§ Task directions: Find the line with "[458,255,766,276] [458,288,766,309] [458,321,758,341]" in the entries below, then reproduce it and every line after it down to and including the line with "(606, 412) none -> [246,1349,283,1367] 对象", exactly.

§ The input:
++++

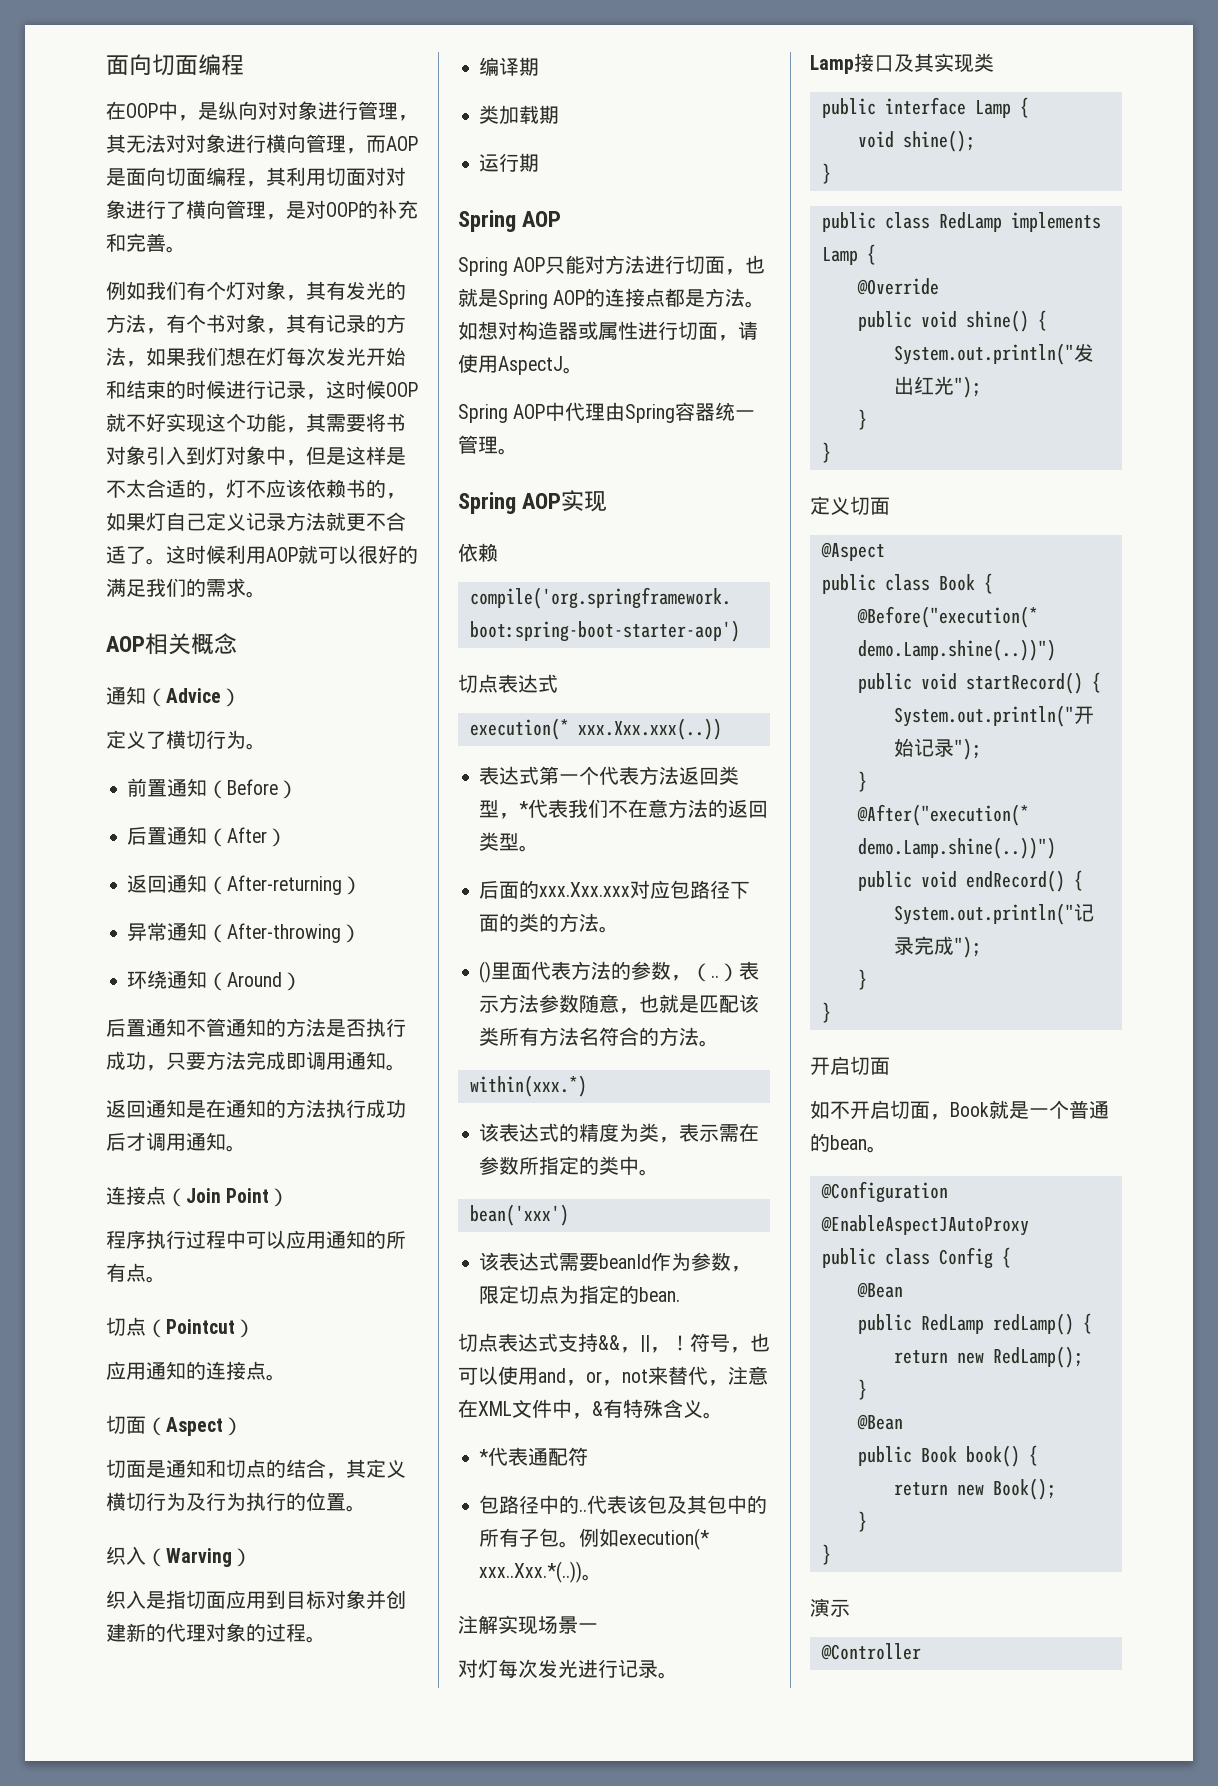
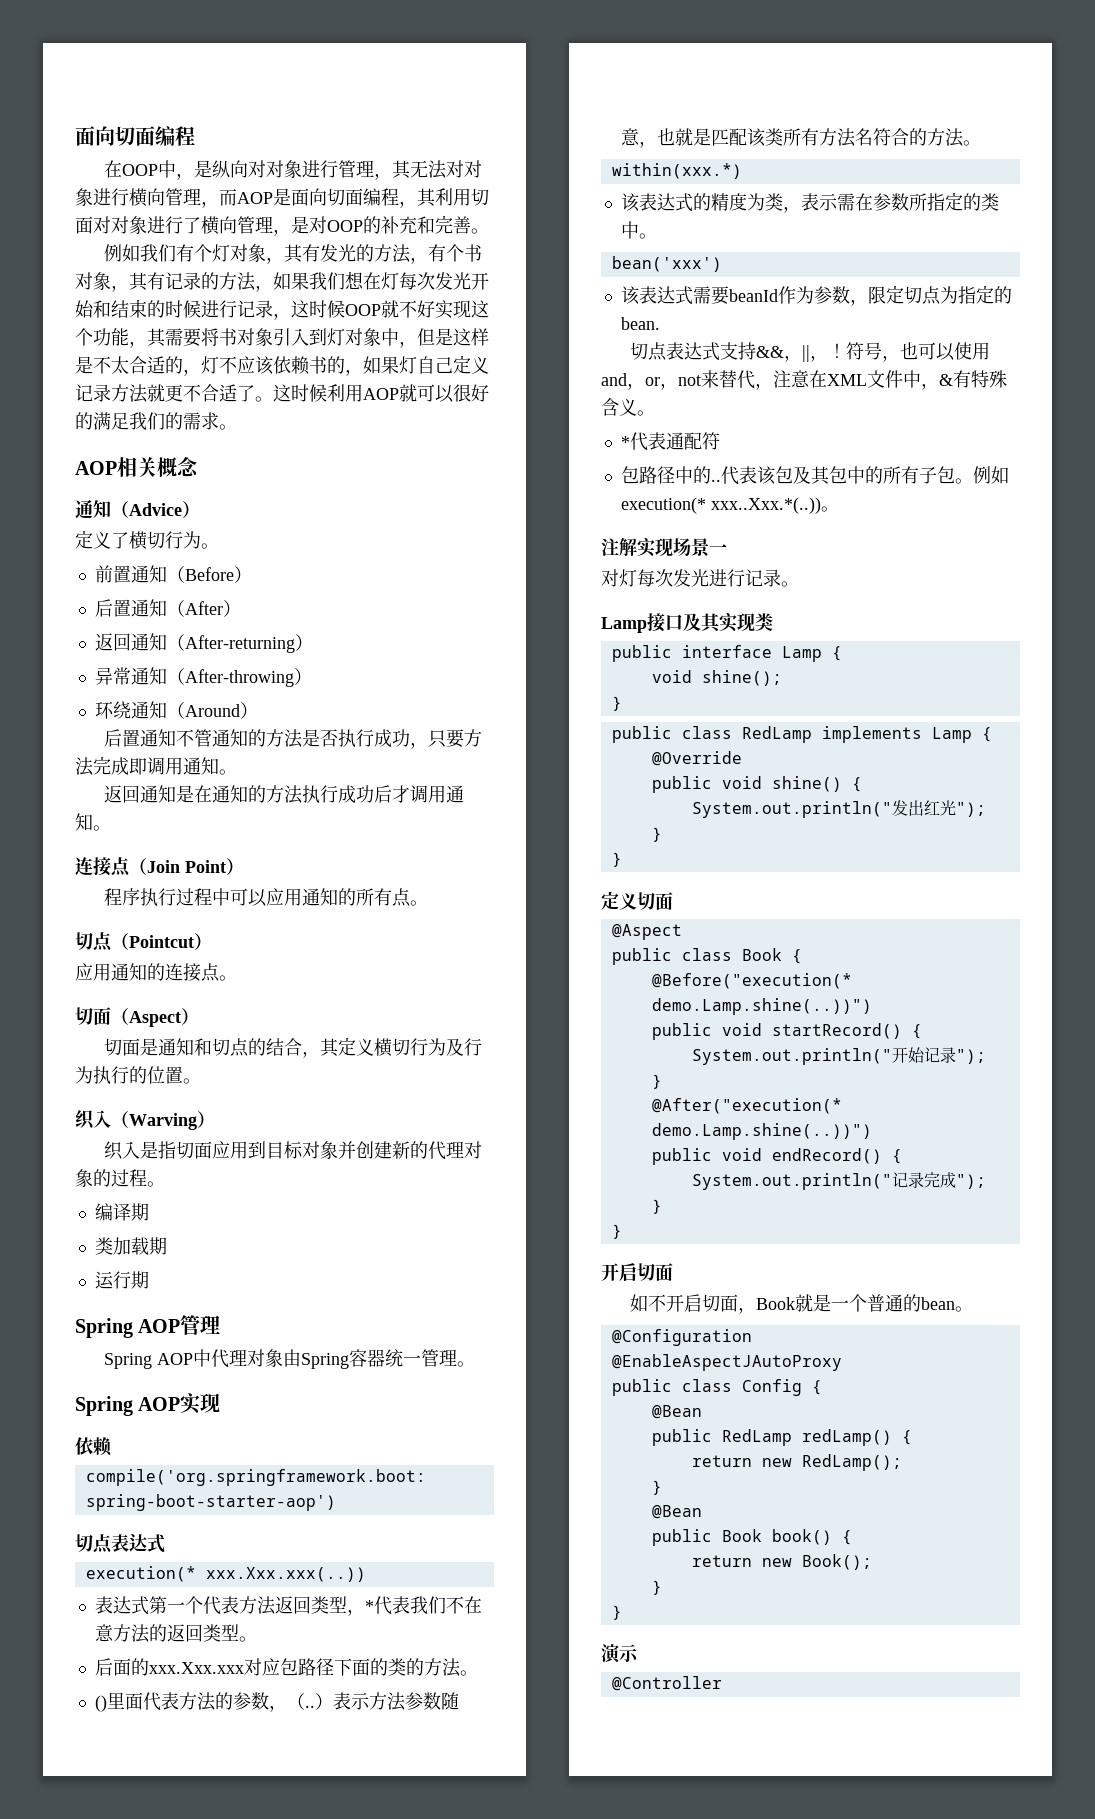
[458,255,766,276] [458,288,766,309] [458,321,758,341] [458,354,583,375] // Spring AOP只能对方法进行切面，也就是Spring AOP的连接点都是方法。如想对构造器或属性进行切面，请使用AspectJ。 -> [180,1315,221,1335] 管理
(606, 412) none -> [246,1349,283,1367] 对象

++++

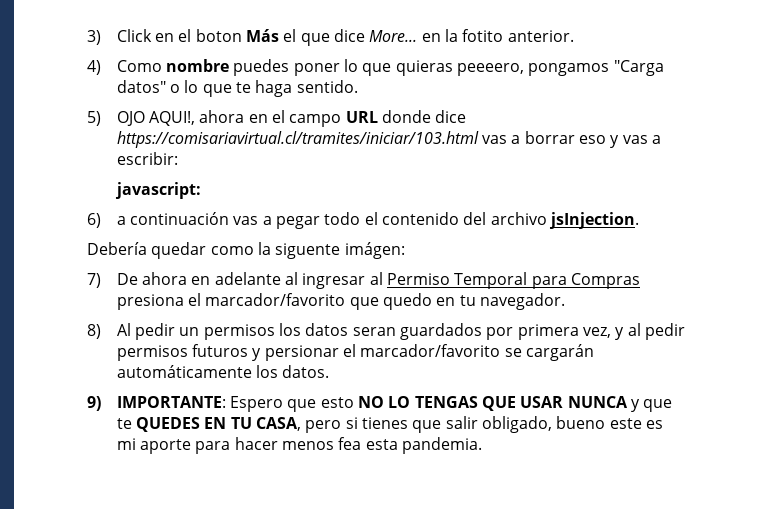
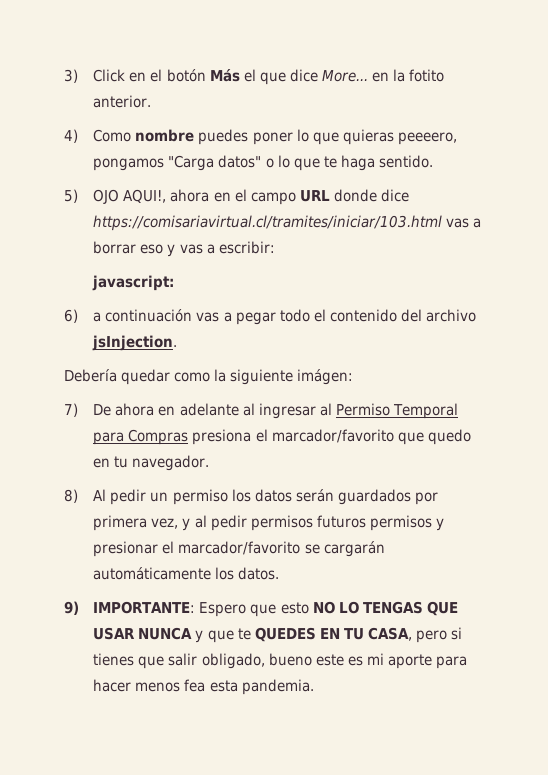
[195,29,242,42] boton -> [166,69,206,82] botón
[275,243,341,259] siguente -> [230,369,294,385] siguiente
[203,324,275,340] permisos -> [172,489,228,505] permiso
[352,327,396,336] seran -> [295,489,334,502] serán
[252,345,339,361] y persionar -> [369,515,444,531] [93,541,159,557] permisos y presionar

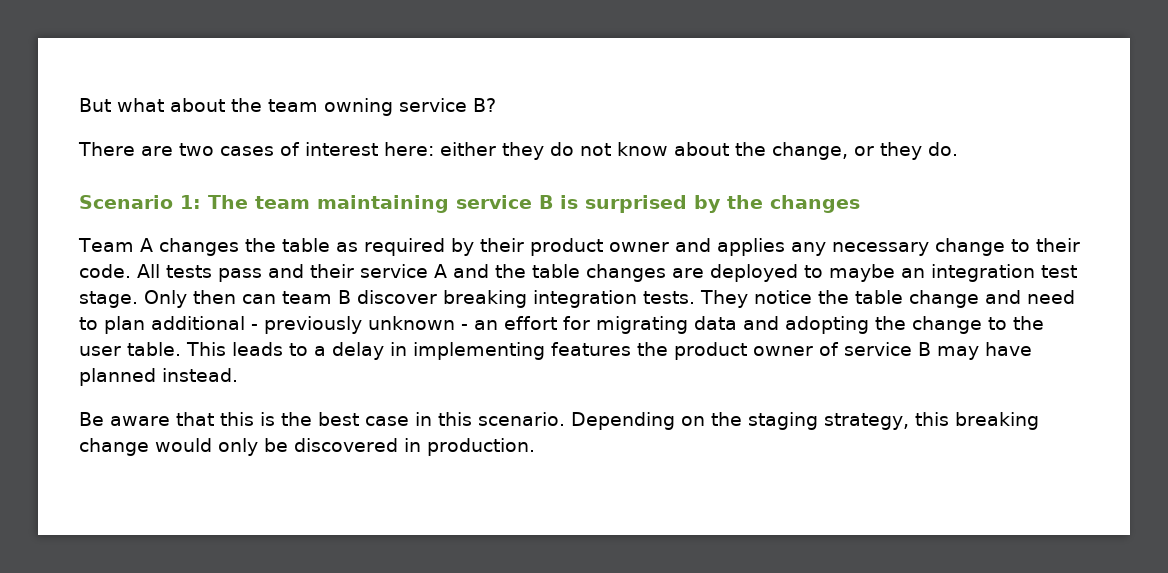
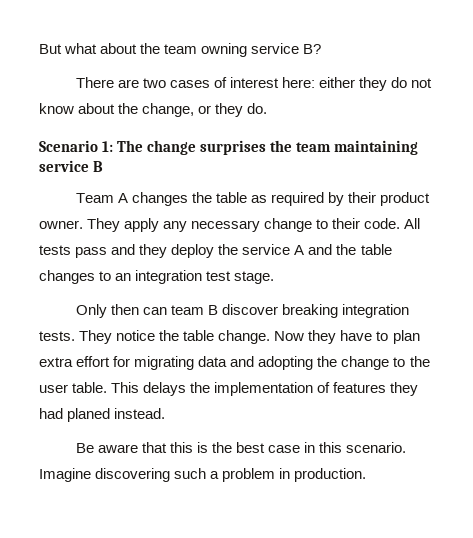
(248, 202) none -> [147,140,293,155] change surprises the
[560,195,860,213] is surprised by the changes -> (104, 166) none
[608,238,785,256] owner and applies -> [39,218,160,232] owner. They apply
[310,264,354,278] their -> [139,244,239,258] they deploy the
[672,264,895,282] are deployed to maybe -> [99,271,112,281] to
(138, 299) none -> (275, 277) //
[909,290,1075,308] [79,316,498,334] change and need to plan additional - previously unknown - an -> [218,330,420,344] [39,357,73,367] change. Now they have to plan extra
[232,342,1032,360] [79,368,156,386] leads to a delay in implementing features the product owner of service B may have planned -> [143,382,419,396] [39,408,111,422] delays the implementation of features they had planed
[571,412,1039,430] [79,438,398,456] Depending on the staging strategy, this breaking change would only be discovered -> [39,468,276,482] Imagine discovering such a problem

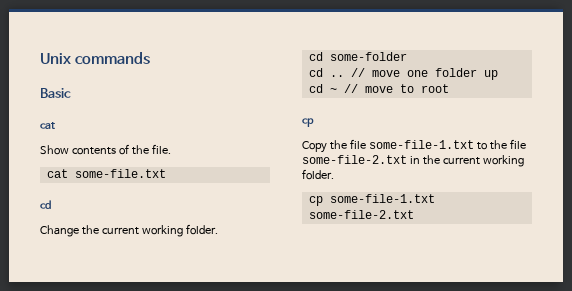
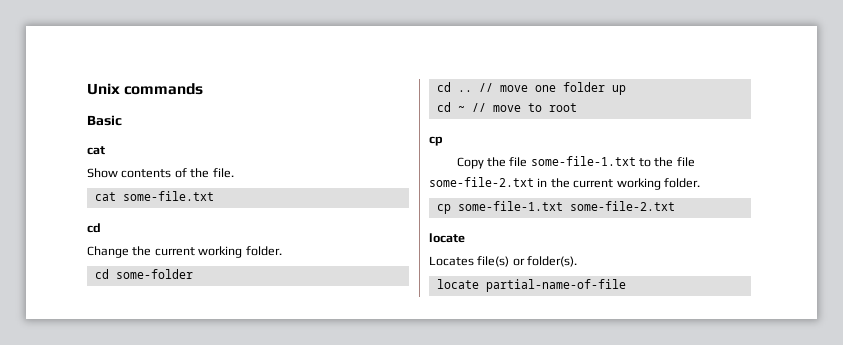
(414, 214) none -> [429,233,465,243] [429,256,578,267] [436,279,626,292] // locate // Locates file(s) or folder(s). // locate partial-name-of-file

++++

§ Response to the task:
[458,255,766,276] [458,288,766,309] [458,321,758,341] [458,354,583,375] // Spring AOP只能对方法进行切面，也就是Spring AOP的连接点都是方法。如想对构造器或属性进行切面，请使用AspectJ。 -> [180,1315,221,1335] 管理
(606, 412) none -> [246,1349,283,1367] 对象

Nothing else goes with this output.